Sul fronte più popolare troviamo John Williams, maestro indiscusso dei leitmotiv. Ogni tema musicale da lui composto si lega indissolubilmente a un personaggio o a una situazione, come accade nelle saghe di Star Wars e Indiana Jones. La sua grande abilità sta nell’aver reso universali melodie orchestrali ricche ma al tempo stesso facilmente memorizzabili, capaci di trasformarsi in icone culturali.

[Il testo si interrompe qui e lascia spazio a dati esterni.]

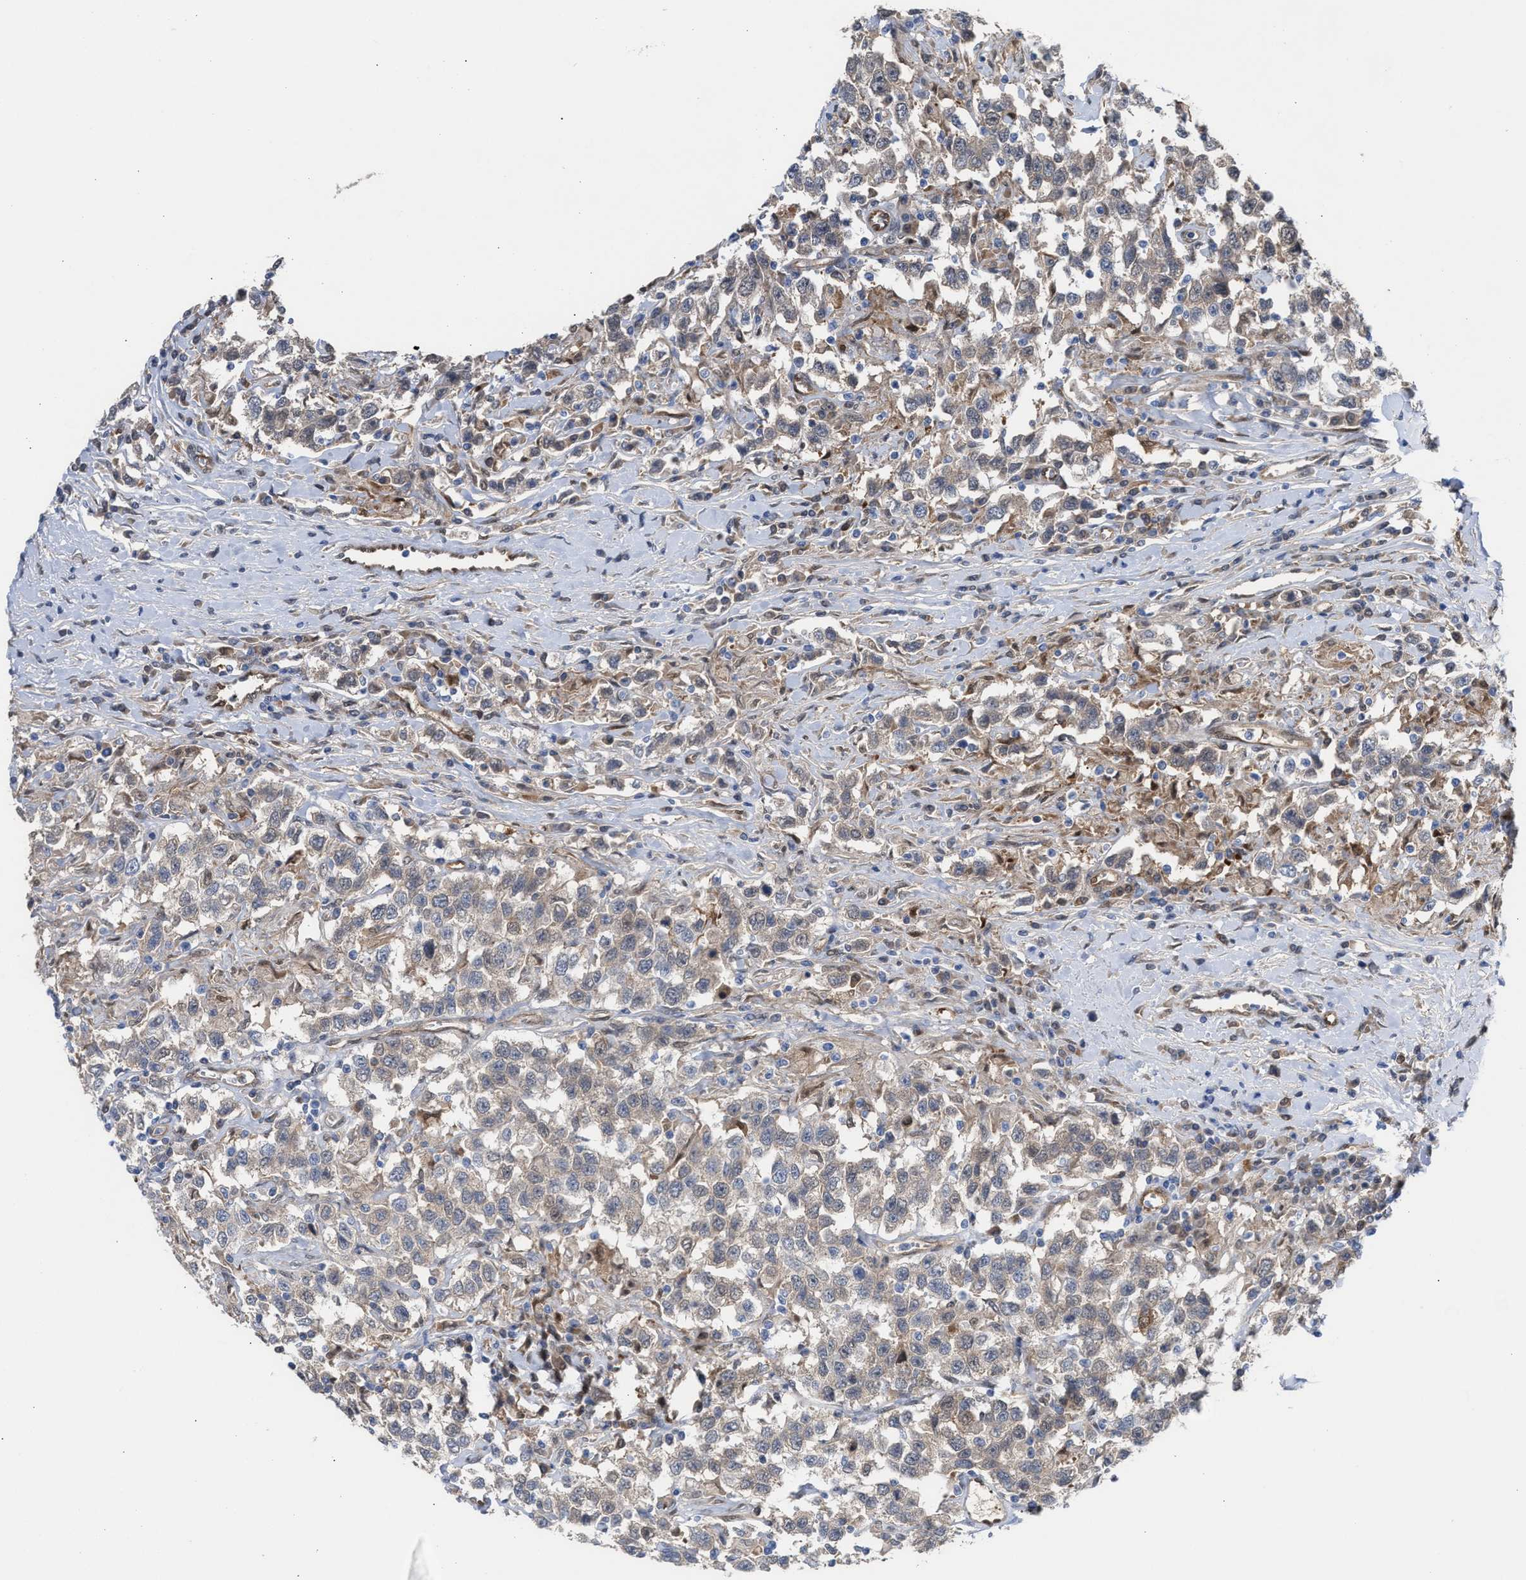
{"staining": {"intensity": "weak", "quantity": "<25%", "location": "cytoplasmic/membranous"}, "tissue": "testis cancer", "cell_type": "Tumor cells", "image_type": "cancer", "snomed": [{"axis": "morphology", "description": "Seminoma, NOS"}, {"axis": "topography", "description": "Testis"}], "caption": "Protein analysis of testis cancer (seminoma) displays no significant expression in tumor cells.", "gene": "TP53I3", "patient": {"sex": "male", "age": 41}}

Hans Zimmer, invece, ha segnato un’epoca più recente con la fusione di orchestrazione epica e sonorità elettroniche. La sua cifra stilistica, spesso arricchita da una componente rock, ha dato vita a colonne sonore memorabili come Il Re Leone, I pirati dei Caraibi e Inception. In lui convivono innovazione tecnologica e tradizione sinfonica, a dimostrazione di quanto la musica continui a evolversi insieme al cinema.

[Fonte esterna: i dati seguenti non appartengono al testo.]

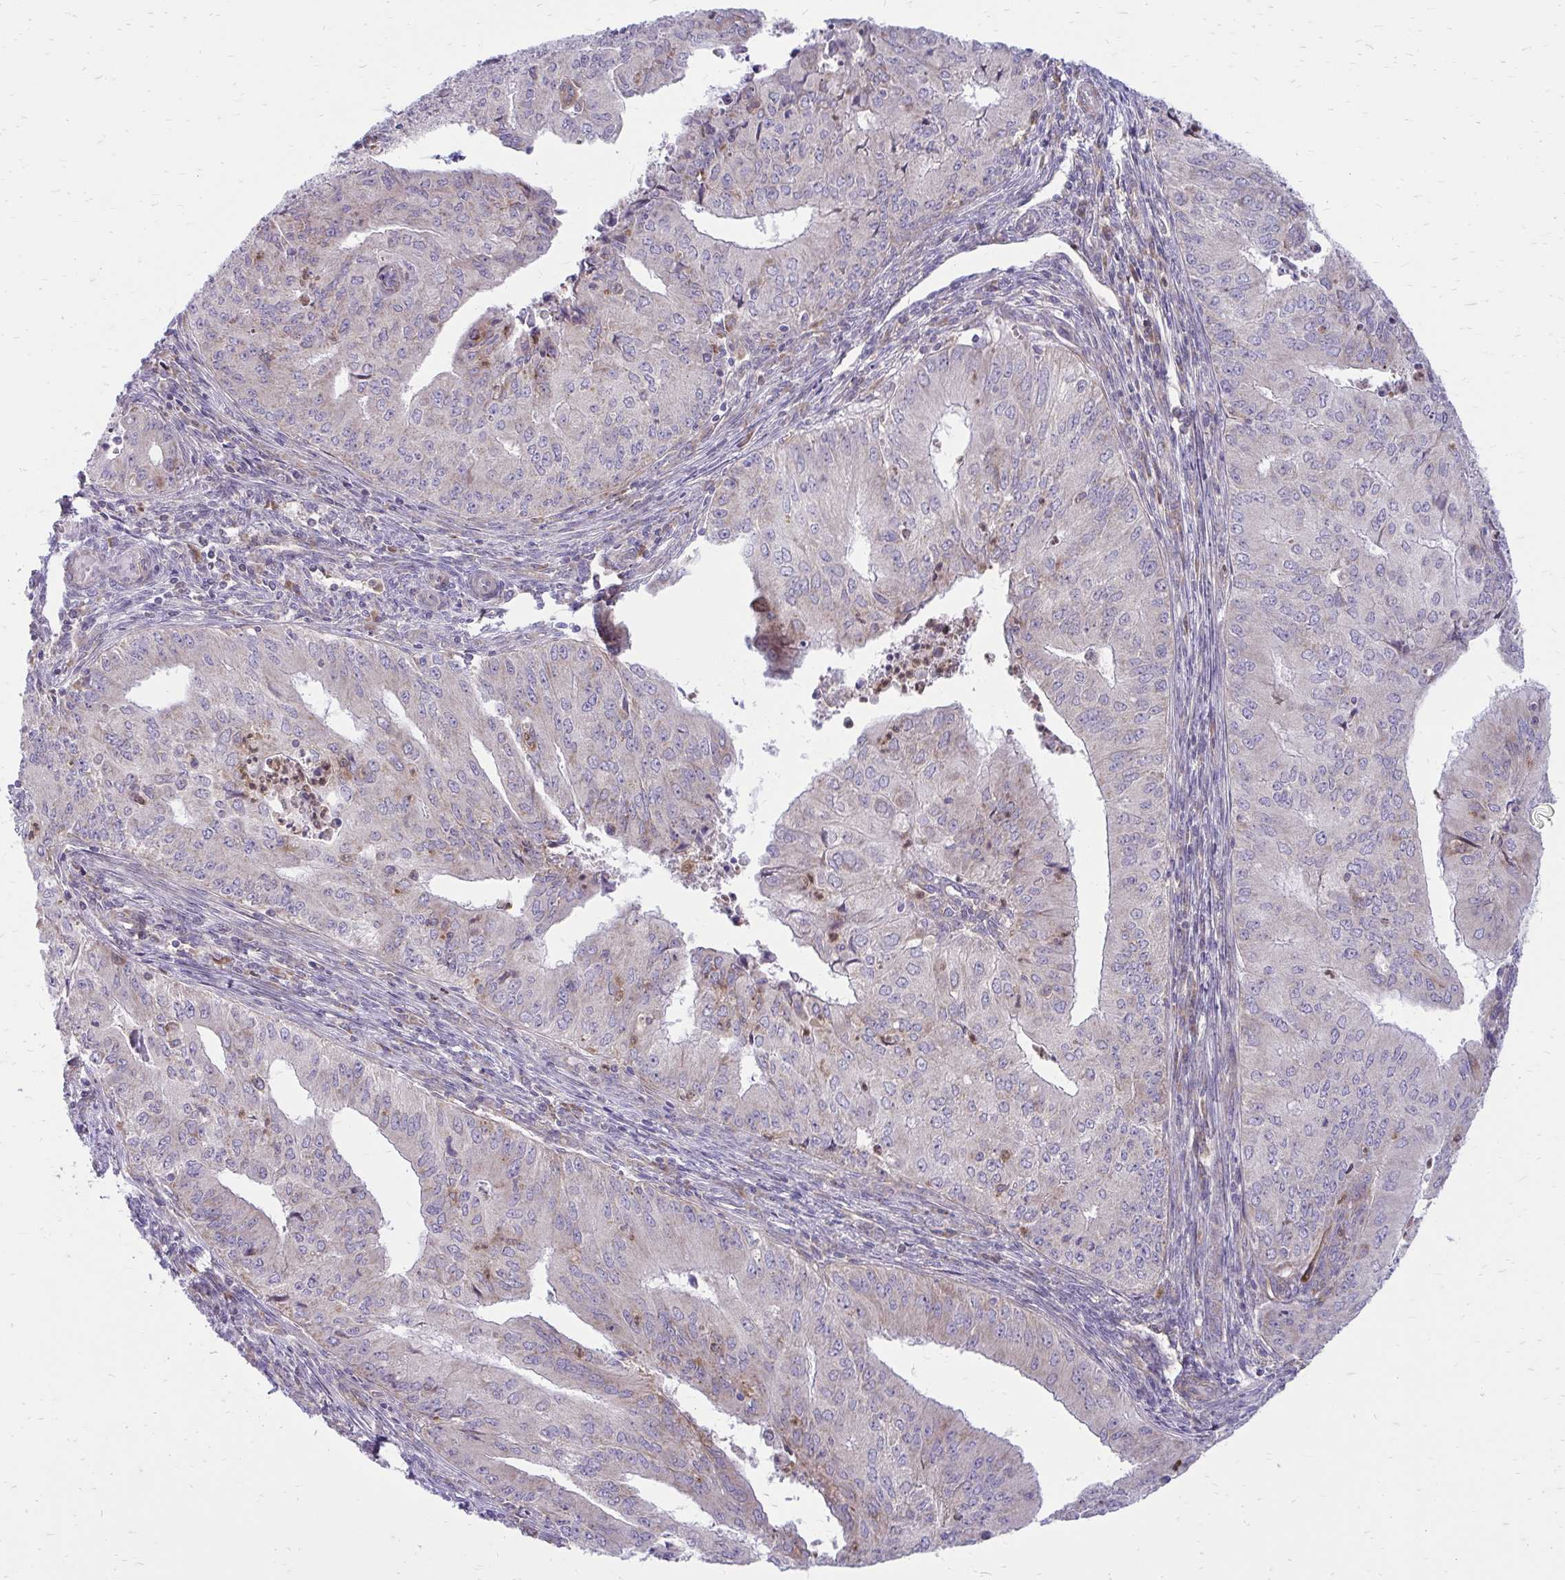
{"staining": {"intensity": "negative", "quantity": "none", "location": "none"}, "tissue": "endometrial cancer", "cell_type": "Tumor cells", "image_type": "cancer", "snomed": [{"axis": "morphology", "description": "Adenocarcinoma, NOS"}, {"axis": "topography", "description": "Endometrium"}], "caption": "IHC histopathology image of neoplastic tissue: human endometrial adenocarcinoma stained with DAB (3,3'-diaminobenzidine) shows no significant protein expression in tumor cells.", "gene": "ASAP1", "patient": {"sex": "female", "age": 50}}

Se i compositori hanno avuto un ruolo fondamentale, non meno importanti sono stati gli utilizzi innovativi del suono puro, al di là della musica. Emblematico è il caso di M – Il mostro di Düsseldorf di Fritz Lang: qui il fischio dell’assassino, colto da un mendicante cieco, diventa l’elemento narrativo che porta alla sua cattura. Un esempio rivoluzionario, che mostrò fin dal primo film sonoro del regista tedesco, come il suono potesse essere decisivo per la trama.

Più vicino a noi, La zona d’interesse di Jonathan Glazer ha saputo trasmettere l’orrore dei campi di concentramento non attraverso immagini esplicite, ma mediante un tappeto sonoro disturbante fatto di urla e rumori lontani. È la dimostrazione che il cinema può suggerire più che mostrare, affidando all’udito la responsabilità del trauma emotivo.

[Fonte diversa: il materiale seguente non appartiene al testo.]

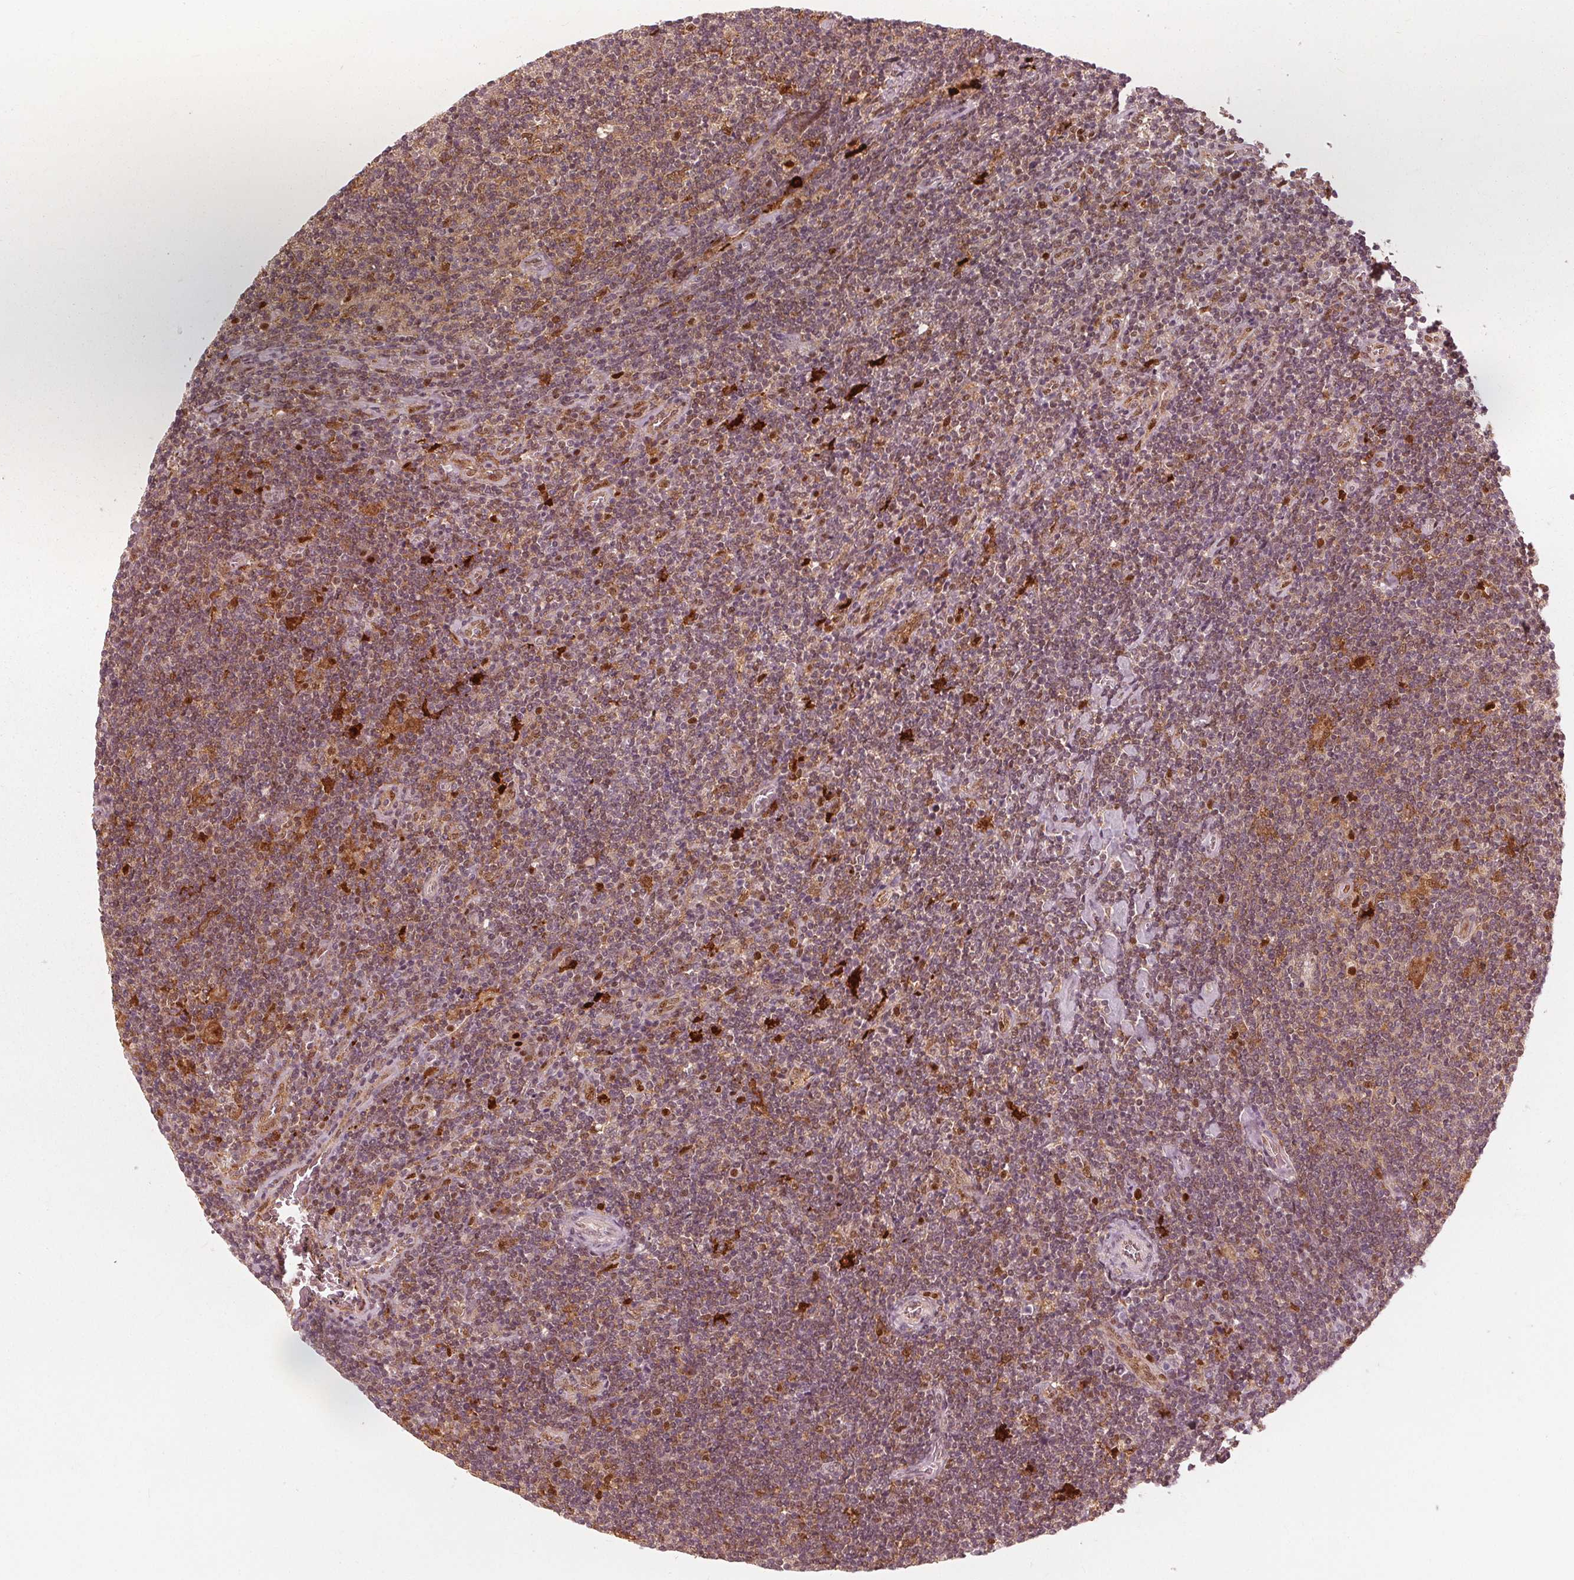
{"staining": {"intensity": "moderate", "quantity": ">75%", "location": "cytoplasmic/membranous,nuclear"}, "tissue": "lymphoma", "cell_type": "Tumor cells", "image_type": "cancer", "snomed": [{"axis": "morphology", "description": "Hodgkin's disease, NOS"}, {"axis": "topography", "description": "Lymph node"}], "caption": "IHC staining of Hodgkin's disease, which reveals medium levels of moderate cytoplasmic/membranous and nuclear staining in about >75% of tumor cells indicating moderate cytoplasmic/membranous and nuclear protein staining. The staining was performed using DAB (3,3'-diaminobenzidine) (brown) for protein detection and nuclei were counterstained in hematoxylin (blue).", "gene": "SQSTM1", "patient": {"sex": "male", "age": 40}}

Accanto alle musiche, anche l’assenza di suoni gioca un ruolo determinante. Come disse Robert Bresson, «Il cinema sonoro ha inventato il silenzio». Nei film muti, infatti, le orchestre accompagnavano sempre la proiezione, rendendo l’esperienza tutt’altro che silenziosa. Solo con il sonoro il silenzio è divenuto un elemento consapevole, carico di significato e capace di aprire nuove possibilità espressive. Basti pensare alla celebre sequenza di Intrigo internazionale di Hitchcock, in cui Cary Grant viene attaccato da un aereo in un campo di grano. Non vi è alcun commento musicale: solo il silenzio della campagna, interrotto dal rombo dell’aereo. Proprio questa sospensione amplifica la tensione, dimostrando come l’assenza di suono possa essere altrettanto potente della sua presenza.

Il concetto è chiaro: il suono non è un semplice accessorio dell’immagine, ma una componente strutturale del linguaggio cinematografico. La musica, i rumori, i silenzi: tutti concorrono a costruire senso, emozione e memoria.